*** Opening DATASET EXCERPTS ***
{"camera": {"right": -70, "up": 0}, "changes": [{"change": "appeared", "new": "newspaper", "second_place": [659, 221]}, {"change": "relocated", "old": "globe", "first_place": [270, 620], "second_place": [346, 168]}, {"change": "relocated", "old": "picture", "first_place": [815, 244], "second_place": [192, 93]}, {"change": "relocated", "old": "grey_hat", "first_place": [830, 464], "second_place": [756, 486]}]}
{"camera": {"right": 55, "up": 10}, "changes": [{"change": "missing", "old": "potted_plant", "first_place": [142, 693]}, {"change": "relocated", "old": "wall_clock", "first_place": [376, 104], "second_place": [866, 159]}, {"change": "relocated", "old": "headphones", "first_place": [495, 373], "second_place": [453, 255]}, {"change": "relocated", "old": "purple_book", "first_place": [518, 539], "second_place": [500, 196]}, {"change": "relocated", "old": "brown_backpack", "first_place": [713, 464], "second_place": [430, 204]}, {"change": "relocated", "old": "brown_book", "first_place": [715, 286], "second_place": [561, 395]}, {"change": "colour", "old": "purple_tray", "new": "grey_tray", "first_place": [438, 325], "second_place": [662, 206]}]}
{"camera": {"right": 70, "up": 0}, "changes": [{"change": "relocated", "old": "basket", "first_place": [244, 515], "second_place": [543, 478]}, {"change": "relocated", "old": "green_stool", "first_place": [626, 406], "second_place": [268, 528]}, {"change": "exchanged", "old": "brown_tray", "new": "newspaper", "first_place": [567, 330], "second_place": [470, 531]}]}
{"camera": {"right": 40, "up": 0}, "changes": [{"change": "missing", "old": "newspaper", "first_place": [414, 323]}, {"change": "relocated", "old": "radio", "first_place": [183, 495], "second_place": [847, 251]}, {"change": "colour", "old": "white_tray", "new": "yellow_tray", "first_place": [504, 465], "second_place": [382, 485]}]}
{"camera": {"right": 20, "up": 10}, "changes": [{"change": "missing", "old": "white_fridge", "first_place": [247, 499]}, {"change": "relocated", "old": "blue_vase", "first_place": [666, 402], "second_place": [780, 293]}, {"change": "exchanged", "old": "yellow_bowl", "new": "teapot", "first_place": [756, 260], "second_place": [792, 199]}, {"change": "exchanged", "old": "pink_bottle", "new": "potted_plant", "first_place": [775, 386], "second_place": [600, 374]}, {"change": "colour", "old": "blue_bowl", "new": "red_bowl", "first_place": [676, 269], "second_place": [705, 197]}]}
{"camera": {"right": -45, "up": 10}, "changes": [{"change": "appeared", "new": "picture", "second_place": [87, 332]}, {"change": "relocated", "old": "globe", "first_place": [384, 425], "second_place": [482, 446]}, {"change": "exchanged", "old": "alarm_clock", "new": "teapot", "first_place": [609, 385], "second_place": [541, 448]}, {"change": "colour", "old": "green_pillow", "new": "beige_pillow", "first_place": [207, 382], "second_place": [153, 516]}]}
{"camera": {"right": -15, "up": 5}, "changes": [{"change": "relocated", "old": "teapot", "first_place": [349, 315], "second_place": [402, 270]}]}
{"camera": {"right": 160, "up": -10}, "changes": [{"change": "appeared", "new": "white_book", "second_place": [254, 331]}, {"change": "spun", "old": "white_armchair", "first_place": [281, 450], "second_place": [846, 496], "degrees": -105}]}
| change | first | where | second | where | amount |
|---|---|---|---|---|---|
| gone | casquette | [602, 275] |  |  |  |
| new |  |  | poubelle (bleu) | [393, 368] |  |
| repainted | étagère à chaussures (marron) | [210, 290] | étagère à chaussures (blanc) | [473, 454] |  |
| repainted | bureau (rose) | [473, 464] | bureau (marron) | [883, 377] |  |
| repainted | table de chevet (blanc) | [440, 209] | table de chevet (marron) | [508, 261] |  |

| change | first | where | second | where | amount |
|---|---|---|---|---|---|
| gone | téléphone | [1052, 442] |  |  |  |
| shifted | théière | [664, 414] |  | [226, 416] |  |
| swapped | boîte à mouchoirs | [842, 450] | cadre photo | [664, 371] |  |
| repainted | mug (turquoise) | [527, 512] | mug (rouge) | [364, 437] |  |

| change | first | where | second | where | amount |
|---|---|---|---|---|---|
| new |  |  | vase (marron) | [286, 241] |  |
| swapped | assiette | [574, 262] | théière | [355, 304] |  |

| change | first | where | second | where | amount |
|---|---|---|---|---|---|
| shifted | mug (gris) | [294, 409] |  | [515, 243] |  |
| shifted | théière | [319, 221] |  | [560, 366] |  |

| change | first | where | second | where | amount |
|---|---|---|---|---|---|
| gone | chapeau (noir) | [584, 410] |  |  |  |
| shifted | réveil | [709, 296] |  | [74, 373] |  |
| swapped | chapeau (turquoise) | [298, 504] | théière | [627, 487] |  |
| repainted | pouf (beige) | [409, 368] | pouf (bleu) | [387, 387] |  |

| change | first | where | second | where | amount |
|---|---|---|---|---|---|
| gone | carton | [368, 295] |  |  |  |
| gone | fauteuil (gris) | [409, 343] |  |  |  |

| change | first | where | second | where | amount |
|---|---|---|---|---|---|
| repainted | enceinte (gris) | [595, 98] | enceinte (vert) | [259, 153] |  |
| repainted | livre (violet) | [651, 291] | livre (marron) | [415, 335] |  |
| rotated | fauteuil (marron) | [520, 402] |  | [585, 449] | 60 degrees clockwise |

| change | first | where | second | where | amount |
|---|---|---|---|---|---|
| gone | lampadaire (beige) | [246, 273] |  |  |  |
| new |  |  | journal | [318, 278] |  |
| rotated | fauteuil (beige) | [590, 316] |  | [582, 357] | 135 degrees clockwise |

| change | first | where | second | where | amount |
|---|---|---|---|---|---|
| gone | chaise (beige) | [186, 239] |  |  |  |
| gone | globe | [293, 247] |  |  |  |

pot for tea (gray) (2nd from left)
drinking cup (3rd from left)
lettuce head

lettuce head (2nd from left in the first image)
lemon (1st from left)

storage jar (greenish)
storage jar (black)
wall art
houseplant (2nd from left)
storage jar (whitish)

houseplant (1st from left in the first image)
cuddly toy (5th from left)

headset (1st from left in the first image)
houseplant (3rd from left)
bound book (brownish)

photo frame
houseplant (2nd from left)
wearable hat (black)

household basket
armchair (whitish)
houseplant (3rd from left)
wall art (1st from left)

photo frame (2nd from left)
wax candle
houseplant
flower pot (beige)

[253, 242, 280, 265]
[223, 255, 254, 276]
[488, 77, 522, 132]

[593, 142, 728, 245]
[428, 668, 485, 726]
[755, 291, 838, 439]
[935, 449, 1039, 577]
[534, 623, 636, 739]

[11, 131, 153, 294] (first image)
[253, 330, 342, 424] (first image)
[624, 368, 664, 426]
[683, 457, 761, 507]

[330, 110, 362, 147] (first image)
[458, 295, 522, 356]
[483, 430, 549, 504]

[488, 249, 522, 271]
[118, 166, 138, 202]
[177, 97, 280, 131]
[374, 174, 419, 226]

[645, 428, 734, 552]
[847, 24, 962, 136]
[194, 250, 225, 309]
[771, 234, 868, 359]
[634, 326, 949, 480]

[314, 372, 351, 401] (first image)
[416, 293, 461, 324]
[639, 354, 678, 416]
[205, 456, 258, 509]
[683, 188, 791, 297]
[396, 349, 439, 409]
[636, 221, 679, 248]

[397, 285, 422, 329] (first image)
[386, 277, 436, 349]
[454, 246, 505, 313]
*** Closing DATASET EXCERPTS ***
• **YOUR GOAL**
Each entry is to be returned in full, character for character.

• **SOLUTION TO THE PROBLEM**
{"camera": {"right": -70, "up": 0}, "changes": [{"change": "appeared", "new": "newspaper", "second_place": [659, 221]}, {"change": "relocated", "old": "globe", "first_place": [270, 620], "second_place": [346, 168]}, {"change": "relocated", "old": "picture", "first_place": [815, 244], "second_place": [192, 93]}, {"change": "relocated", "old": "grey_hat", "first_place": [830, 464], "second_place": [756, 486]}]}
{"camera": {"right": 55, "up": 10}, "changes": [{"change": "missing", "old": "potted_plant", "first_place": [142, 693]}, {"change": "relocated", "old": "wall_clock", "first_place": [376, 104], "second_place": [866, 159]}, {"change": "relocated", "old": "headphones", "first_place": [495, 373], "second_place": [453, 255]}, {"change": "relocated", "old": "purple_book", "first_place": [518, 539], "second_place": [500, 196]}, {"change": "relocated", "old": "brown_backpack", "first_place": [713, 464], "second_place": [430, 204]}, {"change": "relocated", "old": "brown_book", "first_place": [715, 286], "second_place": [561, 395]}, {"change": "colour", "old": "purple_tray", "new": "grey_tray", "first_place": [438, 325], "second_place": [662, 206]}]}
{"camera": {"right": 70, "up": 0}, "changes": [{"change": "relocated", "old": "basket", "first_place": [244, 515], "second_place": [543, 478]}, {"change": "relocated", "old": "green_stool", "first_place": [626, 406], "second_place": [268, 528]}, {"change": "exchanged", "old": "brown_tray", "new": "newspaper", "first_place": [567, 330], "second_place": [470, 531]}]}
{"camera": {"right": 40, "up": 0}, "changes": [{"change": "missing", "old": "newspaper", "first_place": [414, 323]}, {"change": "relocated", "old": "radio", "first_place": [183, 495], "second_place": [847, 251]}, {"change": "colour", "old": "white_tray", "new": "yellow_tray", "first_place": [504, 465], "second_place": [382, 485]}]}
{"camera": {"right": 20, "up": 10}, "changes": [{"change": "missing", "old": "white_fridge", "first_place": [247, 499]}, {"change": "relocated", "old": "blue_vase", "first_place": [666, 402], "second_place": [780, 293]}, {"change": "exchanged", "old": "yellow_bowl", "new": "teapot", "first_place": [756, 260], "second_place": [792, 199]}, {"change": "exchanged", "old": "pink_bottle", "new": "potted_plant", "first_place": [775, 386], "second_place": [600, 374]}, {"change": "colour", "old": "blue_bowl", "new": "red_bowl", "first_place": [676, 269], "second_place": [705, 197]}]}
{"camera": {"right": -45, "up": 10}, "changes": [{"change": "appeared", "new": "picture", "second_place": [87, 332]}, {"change": "relocated", "old": "globe", "first_place": [384, 425], "second_place": [482, 446]}, {"change": "exchanged", "old": "alarm_clock", "new": "teapot", "first_place": [609, 385], "second_place": [541, 448]}, {"change": "colour", "old": "green_pillow", "new": "beige_pillow", "first_place": [207, 382], "second_place": [153, 516]}]}
{"camera": {"right": -15, "up": 5}, "changes": [{"change": "relocated", "old": "teapot", "first_place": [349, 315], "second_place": [402, 270]}]}
{"camera": {"right": 160, "up": -10}, "changes": [{"change": "appeared", "new": "white_book", "second_place": [254, 331]}, {"change": "spun", "old": "white_armchair", "first_place": [281, 450], "second_place": [846, 496], "degrees": -105}]}
| change | first | where | second | where | amount |
|---|---|---|---|---|---|
| gone | casquette | [602, 275] |  |  |  |
| new |  |  | poubelle (bleu) | [393, 368] |  |
| repainted | étagère à chaussures (marron) | [210, 290] | étagère à chaussures (blanc) | [473, 454] |  |
| repainted | bureau (rose) | [473, 464] | bureau (marron) | [883, 377] |  |
| repainted | table de chevet (blanc) | [440, 209] | table de chevet (marron) | [508, 261] |  |

| change | first | where | second | where | amount |
|---|---|---|---|---|---|
| gone | téléphone | [1052, 442] |  |  |  |
| shifted | théière | [664, 414] |  | [226, 416] |  |
| swapped | boîte à mouchoirs | [842, 450] | cadre photo | [664, 371] |  |
| repainted | mug (turquoise) | [527, 512] | mug (rouge) | [364, 437] |  |

| change | first | where | second | where | amount |
|---|---|---|---|---|---|
| new |  |  | vase (marron) | [286, 241] |  |
| swapped | assiette | [574, 262] | théière | [355, 304] |  |

| change | first | where | second | where | amount |
|---|---|---|---|---|---|
| shifted | mug (gris) | [294, 409] |  | [515, 243] |  |
| shifted | théière | [319, 221] |  | [560, 366] |  |

| change | first | where | second | where | amount |
|---|---|---|---|---|---|
| gone | chapeau (noir) | [584, 410] |  |  |  |
| shifted | réveil | [709, 296] |  | [74, 373] |  |
| swapped | chapeau (turquoise) | [298, 504] | théière | [627, 487] |  |
| repainted | pouf (beige) | [409, 368] | pouf (bleu) | [387, 387] |  |

| change | first | where | second | where | amount |
|---|---|---|---|---|---|
| gone | carton | [368, 295] |  |  |  |
| gone | fauteuil (gris) | [409, 343] |  |  |  |

| change | first | where | second | where | amount |
|---|---|---|---|---|---|
| repainted | enceinte (gris) | [595, 98] | enceinte (vert) | [259, 153] |  |
| repainted | livre (violet) | [651, 291] | livre (marron) | [415, 335] |  |
| rotated | fauteuil (marron) | [520, 402] |  | [585, 449] | 60 degrees clockwise |

| change | first | where | second | where | amount |
|---|---|---|---|---|---|
| gone | lampadaire (beige) | [246, 273] |  |  |  |
| new |  |  | journal | [318, 278] |  |
| rotated | fauteuil (beige) | [590, 316] |  | [582, 357] | 135 degrees clockwise |

| change | first | where | second | where | amount |
|---|---|---|---|---|---|
| gone | chaise (beige) | [186, 239] |  |  |  |
| gone | globe | [293, 247] |  |  |  |

pot for tea (gray) (2nd from left)
drinking cup (3rd from left)
lettuce head

lettuce head (2nd from left in the first image)
lemon (1st from left)

storage jar (greenish)
storage jar (black)
wall art
houseplant (2nd from left)
storage jar (whitish)

houseplant (1st from left in the first image)
cuddly toy (5th from left)

headset (1st from left in the first image)
houseplant (3rd from left)
bound book (brownish)

photo frame
houseplant (2nd from left)
wearable hat (black)

household basket
armchair (whitish)
houseplant (3rd from left)
wall art (1st from left)

photo frame (2nd from left)
wax candle
houseplant
flower pot (beige)

[253, 242, 280, 265]
[223, 255, 254, 276]
[488, 77, 522, 132]

[593, 142, 728, 245]
[428, 668, 485, 726]
[755, 291, 838, 439]
[935, 449, 1039, 577]
[534, 623, 636, 739]

[11, 131, 153, 294] (first image)
[253, 330, 342, 424] (first image)
[624, 368, 664, 426]
[683, 457, 761, 507]

[330, 110, 362, 147] (first image)
[458, 295, 522, 356]
[483, 430, 549, 504]

[488, 249, 522, 271]
[118, 166, 138, 202]
[177, 97, 280, 131]
[374, 174, 419, 226]

[645, 428, 734, 552]
[847, 24, 962, 136]
[194, 250, 225, 309]
[771, 234, 868, 359]
[634, 326, 949, 480]

[314, 372, 351, 401] (first image)
[416, 293, 461, 324]
[639, 354, 678, 416]
[205, 456, 258, 509]
[683, 188, 791, 297]
[396, 349, 439, 409]
[636, 221, 679, 248]

[397, 285, 422, 329] (first image)
[386, 277, 436, 349]
[454, 246, 505, 313]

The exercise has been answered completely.